**Work order a**
Copy the rows below verbatim, from their opening line through the line containing "- **Indicadores visuais**", including both ends.

**Extract provided**
-----
The compositional style of these three pieces is the result of work with the improvisation group F& W Hat.This was formed in 1972 at the University of York by Jan Steele, pianist Dave Jones and flutist Mike Dean. The group was directed towards playing a very quiet, repetitive form of improvised rock-based music, a principle which has to some extent survived in these compositions.


All Day

All day I hear the noise of waters
Making moan
Sad as the seabird is when going
Forth alone
He hears the winds cry to the waters’
Monotone.

The grey winds, the cold winds are blowing
Where I go.
I hear the noise of many waters
Far below.
All day, all night, I hear them flowing
To and fro.

(From ‘‘Chamber Music’’ by James Joyce, 1907 No. XXXV)


"All Day" was written for the York University Pop Music Project of 1972. It arose from a long study of Debussy's opera Pelléas et Mélisande and the method of word setting is a direct result of this. The words are a lyric by James Joyce from Chamber Music 1907. The harmonic and general style are again derived from the playing of F & W Hat. In structure it is a 12-bar blues with a short interlude over which the guitar-solo takes place.

Distant Saxophones
‘‘Distant Saxophones’’ was composed primarily as a didactic piece, an attempt to describe the kind of improvised music envisaged. The piece is particularly addressed to Dominic Muldowney, who plays the viola solo. It was first performed in 1972 by the then-reformed F & W Hat and consists of material from a rejected 1969 composition and new material in imitation of the style of improvising which the group had by then evolved, especially the harmonic style of Dave Jones.
-----
**Work order b**
Translate this sentence from the program notes above into French: "The piece is particularly addressed to Dominic Muldowney, who plays the viola solo."
-----
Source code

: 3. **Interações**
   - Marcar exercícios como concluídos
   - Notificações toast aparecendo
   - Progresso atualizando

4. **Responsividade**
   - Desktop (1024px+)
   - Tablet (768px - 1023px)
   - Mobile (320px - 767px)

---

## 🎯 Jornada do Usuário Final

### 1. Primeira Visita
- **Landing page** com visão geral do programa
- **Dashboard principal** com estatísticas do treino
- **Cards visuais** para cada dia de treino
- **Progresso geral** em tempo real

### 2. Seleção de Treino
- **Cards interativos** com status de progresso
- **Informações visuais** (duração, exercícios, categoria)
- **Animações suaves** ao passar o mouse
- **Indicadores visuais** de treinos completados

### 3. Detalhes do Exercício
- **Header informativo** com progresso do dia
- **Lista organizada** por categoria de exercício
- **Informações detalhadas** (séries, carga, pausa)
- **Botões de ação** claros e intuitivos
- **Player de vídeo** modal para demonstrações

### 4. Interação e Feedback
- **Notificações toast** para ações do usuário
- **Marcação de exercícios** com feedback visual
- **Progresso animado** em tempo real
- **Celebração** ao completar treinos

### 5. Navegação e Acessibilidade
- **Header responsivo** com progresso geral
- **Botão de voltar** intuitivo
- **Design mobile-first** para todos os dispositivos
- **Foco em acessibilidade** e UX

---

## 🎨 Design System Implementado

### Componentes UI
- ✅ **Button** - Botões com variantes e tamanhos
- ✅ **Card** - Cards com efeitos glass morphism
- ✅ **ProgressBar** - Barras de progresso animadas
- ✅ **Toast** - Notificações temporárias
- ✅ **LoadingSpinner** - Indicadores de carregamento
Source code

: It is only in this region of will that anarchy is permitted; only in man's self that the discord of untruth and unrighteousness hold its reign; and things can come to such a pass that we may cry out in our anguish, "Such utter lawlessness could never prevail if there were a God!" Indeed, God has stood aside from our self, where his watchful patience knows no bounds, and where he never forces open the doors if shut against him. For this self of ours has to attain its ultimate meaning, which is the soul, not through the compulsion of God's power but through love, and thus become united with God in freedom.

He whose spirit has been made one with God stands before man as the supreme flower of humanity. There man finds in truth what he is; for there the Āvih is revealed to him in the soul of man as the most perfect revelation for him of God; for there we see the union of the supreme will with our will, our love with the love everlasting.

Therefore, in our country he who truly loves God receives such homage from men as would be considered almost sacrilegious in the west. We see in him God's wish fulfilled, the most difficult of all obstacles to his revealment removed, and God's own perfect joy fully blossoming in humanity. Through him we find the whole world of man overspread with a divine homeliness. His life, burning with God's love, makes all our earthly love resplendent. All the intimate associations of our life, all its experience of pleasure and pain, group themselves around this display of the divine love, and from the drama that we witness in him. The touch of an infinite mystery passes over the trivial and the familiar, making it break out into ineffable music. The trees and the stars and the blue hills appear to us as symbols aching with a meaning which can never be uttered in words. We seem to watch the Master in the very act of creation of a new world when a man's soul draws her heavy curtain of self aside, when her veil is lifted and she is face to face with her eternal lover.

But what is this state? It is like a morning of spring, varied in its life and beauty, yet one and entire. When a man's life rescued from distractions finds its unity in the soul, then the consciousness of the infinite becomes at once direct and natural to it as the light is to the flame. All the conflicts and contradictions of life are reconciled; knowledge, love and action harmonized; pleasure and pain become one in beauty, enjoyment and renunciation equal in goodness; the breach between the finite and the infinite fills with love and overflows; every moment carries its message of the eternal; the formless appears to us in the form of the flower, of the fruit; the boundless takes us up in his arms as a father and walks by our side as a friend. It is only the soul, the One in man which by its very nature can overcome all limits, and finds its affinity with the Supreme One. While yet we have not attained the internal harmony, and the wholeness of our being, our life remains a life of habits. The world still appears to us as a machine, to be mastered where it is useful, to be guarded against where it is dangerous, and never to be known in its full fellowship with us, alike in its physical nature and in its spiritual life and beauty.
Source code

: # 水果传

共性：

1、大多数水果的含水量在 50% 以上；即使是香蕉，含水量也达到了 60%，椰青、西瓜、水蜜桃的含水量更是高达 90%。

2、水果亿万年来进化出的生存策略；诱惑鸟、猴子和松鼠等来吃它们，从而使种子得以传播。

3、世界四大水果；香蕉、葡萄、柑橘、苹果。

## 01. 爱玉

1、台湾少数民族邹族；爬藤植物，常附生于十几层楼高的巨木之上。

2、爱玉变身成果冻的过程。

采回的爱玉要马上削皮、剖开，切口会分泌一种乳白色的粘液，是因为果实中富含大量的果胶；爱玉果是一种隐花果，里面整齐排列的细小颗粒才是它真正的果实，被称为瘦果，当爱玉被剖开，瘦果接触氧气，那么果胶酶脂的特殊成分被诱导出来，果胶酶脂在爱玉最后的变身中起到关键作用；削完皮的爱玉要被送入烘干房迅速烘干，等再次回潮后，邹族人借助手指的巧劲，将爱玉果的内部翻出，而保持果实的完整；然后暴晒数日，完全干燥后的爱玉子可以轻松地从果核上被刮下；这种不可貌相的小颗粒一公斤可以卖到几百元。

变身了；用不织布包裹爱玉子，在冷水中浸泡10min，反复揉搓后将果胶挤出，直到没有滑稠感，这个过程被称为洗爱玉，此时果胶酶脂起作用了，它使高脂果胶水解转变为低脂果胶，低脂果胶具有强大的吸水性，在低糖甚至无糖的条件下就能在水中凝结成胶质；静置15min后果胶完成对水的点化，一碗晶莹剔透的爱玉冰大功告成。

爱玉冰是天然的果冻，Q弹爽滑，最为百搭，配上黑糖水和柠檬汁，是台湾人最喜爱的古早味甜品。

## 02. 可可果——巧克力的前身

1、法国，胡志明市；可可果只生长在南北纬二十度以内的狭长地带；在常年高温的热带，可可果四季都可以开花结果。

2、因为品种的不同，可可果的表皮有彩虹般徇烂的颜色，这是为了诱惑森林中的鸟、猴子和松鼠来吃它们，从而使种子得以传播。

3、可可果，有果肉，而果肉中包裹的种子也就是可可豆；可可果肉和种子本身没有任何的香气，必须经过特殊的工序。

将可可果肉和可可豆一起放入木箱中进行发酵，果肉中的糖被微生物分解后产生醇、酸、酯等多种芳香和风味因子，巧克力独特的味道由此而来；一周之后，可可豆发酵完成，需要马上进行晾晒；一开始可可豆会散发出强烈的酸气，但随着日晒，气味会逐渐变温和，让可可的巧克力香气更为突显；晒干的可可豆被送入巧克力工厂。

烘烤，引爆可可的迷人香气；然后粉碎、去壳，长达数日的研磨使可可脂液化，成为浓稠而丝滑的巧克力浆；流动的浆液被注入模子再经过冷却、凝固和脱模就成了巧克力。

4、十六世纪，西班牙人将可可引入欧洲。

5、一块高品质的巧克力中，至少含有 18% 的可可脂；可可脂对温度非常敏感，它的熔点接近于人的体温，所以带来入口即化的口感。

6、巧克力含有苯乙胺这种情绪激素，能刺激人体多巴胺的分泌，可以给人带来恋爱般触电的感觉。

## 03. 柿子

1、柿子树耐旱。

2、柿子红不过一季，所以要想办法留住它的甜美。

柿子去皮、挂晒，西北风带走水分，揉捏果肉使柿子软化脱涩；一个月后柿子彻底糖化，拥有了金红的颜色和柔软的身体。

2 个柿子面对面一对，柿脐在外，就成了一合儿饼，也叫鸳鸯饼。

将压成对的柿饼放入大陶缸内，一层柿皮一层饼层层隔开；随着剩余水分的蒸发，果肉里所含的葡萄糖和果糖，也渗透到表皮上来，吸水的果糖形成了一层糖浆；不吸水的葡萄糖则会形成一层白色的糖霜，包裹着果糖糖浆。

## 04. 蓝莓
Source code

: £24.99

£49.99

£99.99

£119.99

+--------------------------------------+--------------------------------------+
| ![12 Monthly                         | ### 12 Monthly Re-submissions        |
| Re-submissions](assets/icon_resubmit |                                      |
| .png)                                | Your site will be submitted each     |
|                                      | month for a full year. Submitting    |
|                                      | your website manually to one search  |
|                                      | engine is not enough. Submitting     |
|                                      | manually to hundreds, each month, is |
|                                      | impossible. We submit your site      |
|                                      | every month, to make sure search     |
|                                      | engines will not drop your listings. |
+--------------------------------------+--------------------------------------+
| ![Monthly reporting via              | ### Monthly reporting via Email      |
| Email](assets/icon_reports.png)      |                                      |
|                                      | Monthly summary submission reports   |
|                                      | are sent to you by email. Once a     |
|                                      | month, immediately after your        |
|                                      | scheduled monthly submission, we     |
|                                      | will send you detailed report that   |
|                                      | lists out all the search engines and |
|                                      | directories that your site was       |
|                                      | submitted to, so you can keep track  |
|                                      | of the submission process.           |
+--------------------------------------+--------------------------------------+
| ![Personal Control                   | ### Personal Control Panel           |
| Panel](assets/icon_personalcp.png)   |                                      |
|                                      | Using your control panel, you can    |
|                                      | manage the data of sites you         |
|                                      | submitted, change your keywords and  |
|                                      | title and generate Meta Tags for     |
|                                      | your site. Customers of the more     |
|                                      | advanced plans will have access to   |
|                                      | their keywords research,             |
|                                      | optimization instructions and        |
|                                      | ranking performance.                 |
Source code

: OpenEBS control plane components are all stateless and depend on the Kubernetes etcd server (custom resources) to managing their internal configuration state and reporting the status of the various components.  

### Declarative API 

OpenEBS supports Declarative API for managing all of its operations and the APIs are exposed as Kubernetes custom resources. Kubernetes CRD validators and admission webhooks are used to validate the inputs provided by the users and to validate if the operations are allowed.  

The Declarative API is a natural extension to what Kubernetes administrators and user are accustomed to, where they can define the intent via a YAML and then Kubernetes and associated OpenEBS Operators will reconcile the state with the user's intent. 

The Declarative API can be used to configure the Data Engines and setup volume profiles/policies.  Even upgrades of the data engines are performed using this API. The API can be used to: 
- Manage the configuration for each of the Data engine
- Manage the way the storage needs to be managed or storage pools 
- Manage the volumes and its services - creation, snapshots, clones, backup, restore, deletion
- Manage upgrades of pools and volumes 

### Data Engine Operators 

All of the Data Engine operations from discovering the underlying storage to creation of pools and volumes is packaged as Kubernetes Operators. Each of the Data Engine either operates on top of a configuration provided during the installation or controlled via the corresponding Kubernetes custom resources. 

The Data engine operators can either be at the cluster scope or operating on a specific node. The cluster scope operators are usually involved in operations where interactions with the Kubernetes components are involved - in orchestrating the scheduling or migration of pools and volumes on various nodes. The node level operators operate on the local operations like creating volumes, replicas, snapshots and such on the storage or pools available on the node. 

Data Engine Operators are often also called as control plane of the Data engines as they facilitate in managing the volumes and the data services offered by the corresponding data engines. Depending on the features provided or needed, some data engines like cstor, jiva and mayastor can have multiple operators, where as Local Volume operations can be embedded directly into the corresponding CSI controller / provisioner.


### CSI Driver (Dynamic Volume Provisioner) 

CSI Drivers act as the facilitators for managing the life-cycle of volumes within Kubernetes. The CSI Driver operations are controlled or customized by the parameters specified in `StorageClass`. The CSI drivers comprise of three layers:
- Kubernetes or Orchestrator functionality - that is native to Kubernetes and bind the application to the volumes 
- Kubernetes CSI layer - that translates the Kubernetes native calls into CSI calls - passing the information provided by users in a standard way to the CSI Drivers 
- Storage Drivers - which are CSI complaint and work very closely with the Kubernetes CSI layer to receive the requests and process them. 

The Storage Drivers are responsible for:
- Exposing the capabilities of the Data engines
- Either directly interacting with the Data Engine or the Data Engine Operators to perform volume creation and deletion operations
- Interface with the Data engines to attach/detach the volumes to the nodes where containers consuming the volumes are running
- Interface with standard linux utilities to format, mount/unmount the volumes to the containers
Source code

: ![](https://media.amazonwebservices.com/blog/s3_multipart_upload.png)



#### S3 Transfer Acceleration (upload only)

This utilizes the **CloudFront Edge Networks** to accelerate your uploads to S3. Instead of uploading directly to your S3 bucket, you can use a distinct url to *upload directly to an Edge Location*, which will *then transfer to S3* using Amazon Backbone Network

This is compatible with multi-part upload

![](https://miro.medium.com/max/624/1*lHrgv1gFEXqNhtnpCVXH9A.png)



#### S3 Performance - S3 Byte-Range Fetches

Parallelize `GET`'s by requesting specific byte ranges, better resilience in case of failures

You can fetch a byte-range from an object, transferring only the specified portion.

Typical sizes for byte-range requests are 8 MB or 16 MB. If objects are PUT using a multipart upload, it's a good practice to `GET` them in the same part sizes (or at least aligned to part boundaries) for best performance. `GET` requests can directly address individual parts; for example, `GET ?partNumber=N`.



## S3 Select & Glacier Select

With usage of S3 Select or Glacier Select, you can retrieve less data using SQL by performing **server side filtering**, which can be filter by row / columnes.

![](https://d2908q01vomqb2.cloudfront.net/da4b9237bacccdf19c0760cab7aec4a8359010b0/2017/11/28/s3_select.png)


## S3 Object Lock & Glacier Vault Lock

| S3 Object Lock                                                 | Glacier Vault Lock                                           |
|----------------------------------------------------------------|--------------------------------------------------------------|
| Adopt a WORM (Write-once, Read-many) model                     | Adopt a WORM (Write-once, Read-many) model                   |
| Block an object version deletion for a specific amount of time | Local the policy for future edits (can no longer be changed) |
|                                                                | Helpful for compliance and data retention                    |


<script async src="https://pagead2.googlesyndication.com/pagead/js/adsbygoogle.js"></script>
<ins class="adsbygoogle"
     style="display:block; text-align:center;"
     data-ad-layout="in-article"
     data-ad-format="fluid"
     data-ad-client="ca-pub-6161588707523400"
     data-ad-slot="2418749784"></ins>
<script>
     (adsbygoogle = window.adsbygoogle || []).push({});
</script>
-----
**Expected answer a**
Source code

: 3. **Interações**
   - Marcar exercícios como concluídos
   - Notificações toast aparecendo
   - Progresso atualizando

4. **Responsividade**
   - Desktop (1024px+)
   - Tablet (768px - 1023px)
   - Mobile (320px - 767px)

---

## 🎯 Jornada do Usuário Final

### 1. Primeira Visita
- **Landing page** com visão geral do programa
- **Dashboard principal** com estatísticas do treino
- **Cards visuais** para cada dia de treino
- **Progresso geral** em tempo real

### 2. Seleção de Treino
- **Cards interativos** com status de progresso
- **Informações visuais** (duração, exercícios, categoria)
- **Animações suaves** ao passar o mouse
- **Indicadores visuais** de treinos completados

**Expected answer b**
La pièce s'adresse tout particulièrement à Dominic Muldowney, qui joue le solo d'alto.